SECCIÓN DE TEXTO:
-=-=-

El título de esta entrada es tan acertado o tan erróneo como su contrario, el
manido “Hacienda somos todos”. Y su objeto es llamar la atención de esa
impresión o vacío de significación, a la vista de la polémica suscitada por las
afirmaciones ante la Justicia de la Abogacía del Estado. Ciñéndome a su
significación y efectos jurídicos.
No pretendo valorar la “oportunidad” o “conveniencia” de las afirmaciones de
dicha letrada y en el lugar concreto en que las hizo. Me interesan solamente su
contenido y alcance, en relación con las reacciones suscitadas. Como digo,
solamente desde un punto de vista jurídico, que es desde el que se han
criticado de manera más grandilocuente y pretenciosa.
Lo que allí se dijo es sencillamente que lo de “hacienda somos todos” es solo
un eslogan publicitario, sin contenido ni eficacia jurídica propia. Y así es.
Desde luego que publicitariamente ha sido muy eficaz. Tanto que ya ha pasado un
tiempo y a la vista está que sigue impreso en el imaginario colectivo, e
incluso parece suscitar pasiones. A algunos hasta parece que les ha llevado a
sentirse plenamente integrados con ese ente jurídico denominado Hacienda
Pública. Hasta ser una sola carne, como los cónyuges.

-=-=-

(Registros de datos)

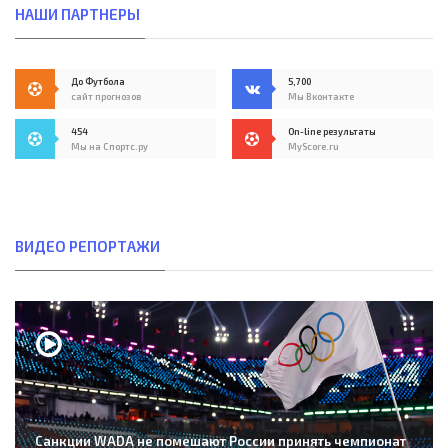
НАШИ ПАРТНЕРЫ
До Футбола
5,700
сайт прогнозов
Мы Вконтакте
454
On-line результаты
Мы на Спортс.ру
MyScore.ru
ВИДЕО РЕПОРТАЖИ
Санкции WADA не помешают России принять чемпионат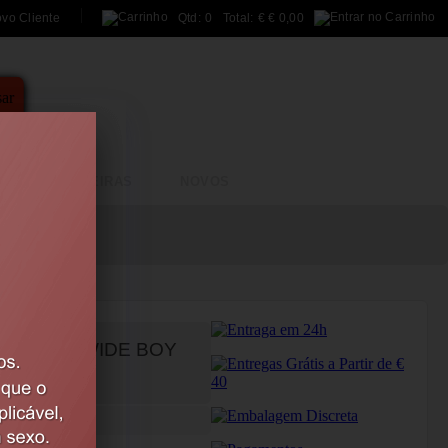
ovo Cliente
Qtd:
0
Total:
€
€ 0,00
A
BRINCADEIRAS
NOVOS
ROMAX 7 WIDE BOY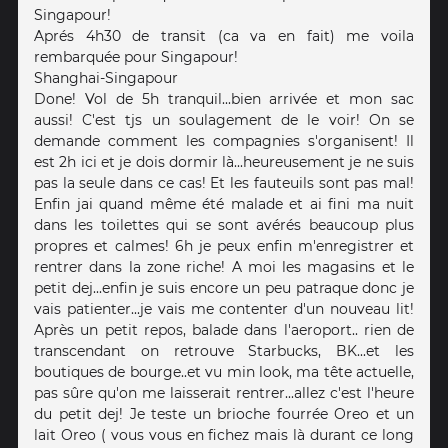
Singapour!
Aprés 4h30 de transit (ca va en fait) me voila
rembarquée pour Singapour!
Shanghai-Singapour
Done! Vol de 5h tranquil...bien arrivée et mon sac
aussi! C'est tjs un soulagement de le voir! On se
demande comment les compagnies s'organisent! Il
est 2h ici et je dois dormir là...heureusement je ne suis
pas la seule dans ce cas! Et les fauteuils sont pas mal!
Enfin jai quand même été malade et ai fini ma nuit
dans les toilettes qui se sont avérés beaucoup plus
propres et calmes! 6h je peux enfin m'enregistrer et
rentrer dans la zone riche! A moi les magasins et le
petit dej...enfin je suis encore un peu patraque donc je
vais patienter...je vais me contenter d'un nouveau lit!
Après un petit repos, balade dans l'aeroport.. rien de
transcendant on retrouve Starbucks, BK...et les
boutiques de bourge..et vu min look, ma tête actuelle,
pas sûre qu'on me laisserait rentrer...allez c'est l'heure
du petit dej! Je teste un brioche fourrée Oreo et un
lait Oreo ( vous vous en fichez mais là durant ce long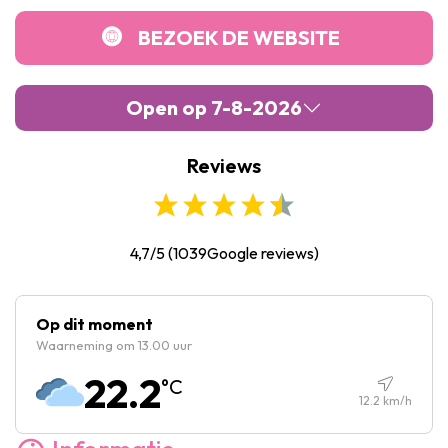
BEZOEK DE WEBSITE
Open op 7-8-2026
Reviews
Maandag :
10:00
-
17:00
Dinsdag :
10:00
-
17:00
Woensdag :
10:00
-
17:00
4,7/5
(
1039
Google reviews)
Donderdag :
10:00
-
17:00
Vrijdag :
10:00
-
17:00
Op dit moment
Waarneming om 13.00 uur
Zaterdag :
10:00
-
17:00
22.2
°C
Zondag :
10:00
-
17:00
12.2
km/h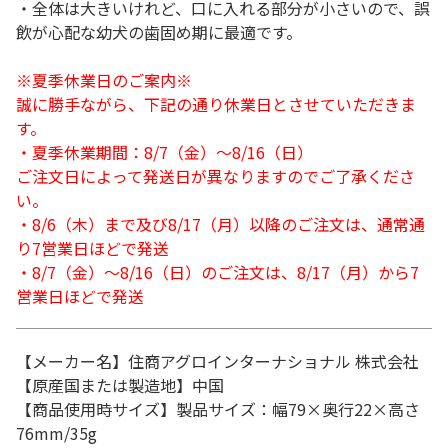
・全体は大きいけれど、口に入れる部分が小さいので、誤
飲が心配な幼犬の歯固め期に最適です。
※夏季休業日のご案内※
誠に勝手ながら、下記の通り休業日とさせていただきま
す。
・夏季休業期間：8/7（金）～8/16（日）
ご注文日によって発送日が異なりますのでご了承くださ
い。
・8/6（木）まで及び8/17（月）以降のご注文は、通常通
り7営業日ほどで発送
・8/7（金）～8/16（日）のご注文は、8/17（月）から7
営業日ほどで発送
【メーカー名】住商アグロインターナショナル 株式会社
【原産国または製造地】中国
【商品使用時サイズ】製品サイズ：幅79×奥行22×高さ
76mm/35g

-=-=-

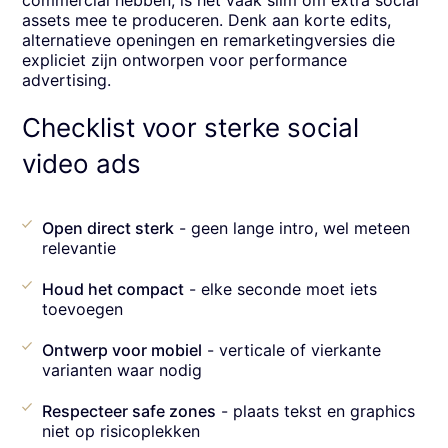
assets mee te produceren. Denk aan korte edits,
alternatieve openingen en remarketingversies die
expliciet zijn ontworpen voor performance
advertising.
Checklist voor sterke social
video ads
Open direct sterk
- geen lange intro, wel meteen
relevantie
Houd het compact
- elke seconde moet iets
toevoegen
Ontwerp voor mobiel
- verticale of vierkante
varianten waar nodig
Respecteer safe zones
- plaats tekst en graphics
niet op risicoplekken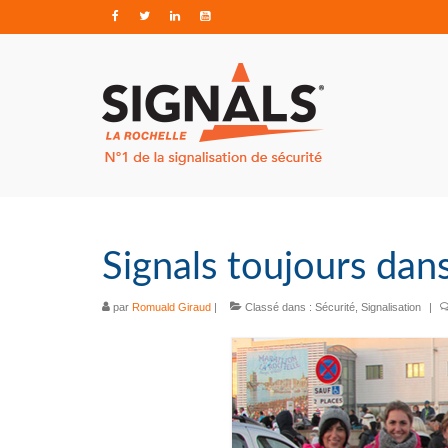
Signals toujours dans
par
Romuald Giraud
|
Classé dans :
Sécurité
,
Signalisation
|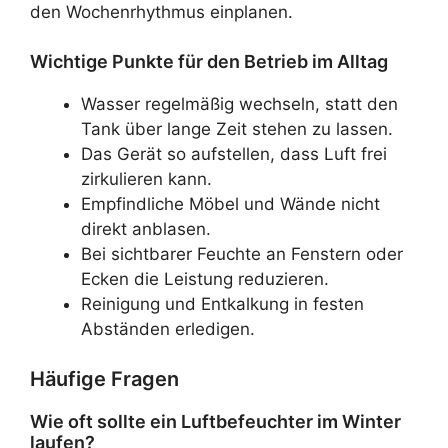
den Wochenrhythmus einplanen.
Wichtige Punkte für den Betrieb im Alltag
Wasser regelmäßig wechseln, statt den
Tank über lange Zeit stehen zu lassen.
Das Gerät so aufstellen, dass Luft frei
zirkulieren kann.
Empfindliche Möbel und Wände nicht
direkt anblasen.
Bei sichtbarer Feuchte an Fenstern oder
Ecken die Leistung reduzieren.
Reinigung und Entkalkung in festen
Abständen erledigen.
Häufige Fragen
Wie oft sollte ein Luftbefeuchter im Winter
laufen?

-=-=-

CONSIGNA:
Prosigue el texto sobre el eslogan «Hacienda somos todos» a partir de su última frase.

ESPACIO DE RESPUESTA:
Pero efectivamente, por más que algunos se empeñen, ese eslogan no tiene
contenido jurídico ninguno. Por eso sorprende escuchar y leer a “juristas” –y
otros profesionales, pero en estos puede disculparse– criticar la afirmación argumentando
que “el artículo 31 de la constitución española dice que todos los españoles
contribuirán al sostenimiento de los gastos públicos…”.
Seamos claros y un poco serios. Entiendo que eso de “ser Hacienda” –para
quien pretenda serlo– se puede entender desde dos perspectivas: a) bien que
somos “contribuyentes” –pasiva–; b) o bien que la recaudación nos pertenece o
nos beneficia a todos –activa–. Ambas tienen cierto sentido o lógica abstracta,
visto desde un punto de vista filosófico-político, incluso ético. Pero
jurídicamente –que es de lo que hablamos, porque es lo que nos han tratado de
hacer ver– ninguna de ambas afirmaciones es cierta, y menos aún las dos a la
vez.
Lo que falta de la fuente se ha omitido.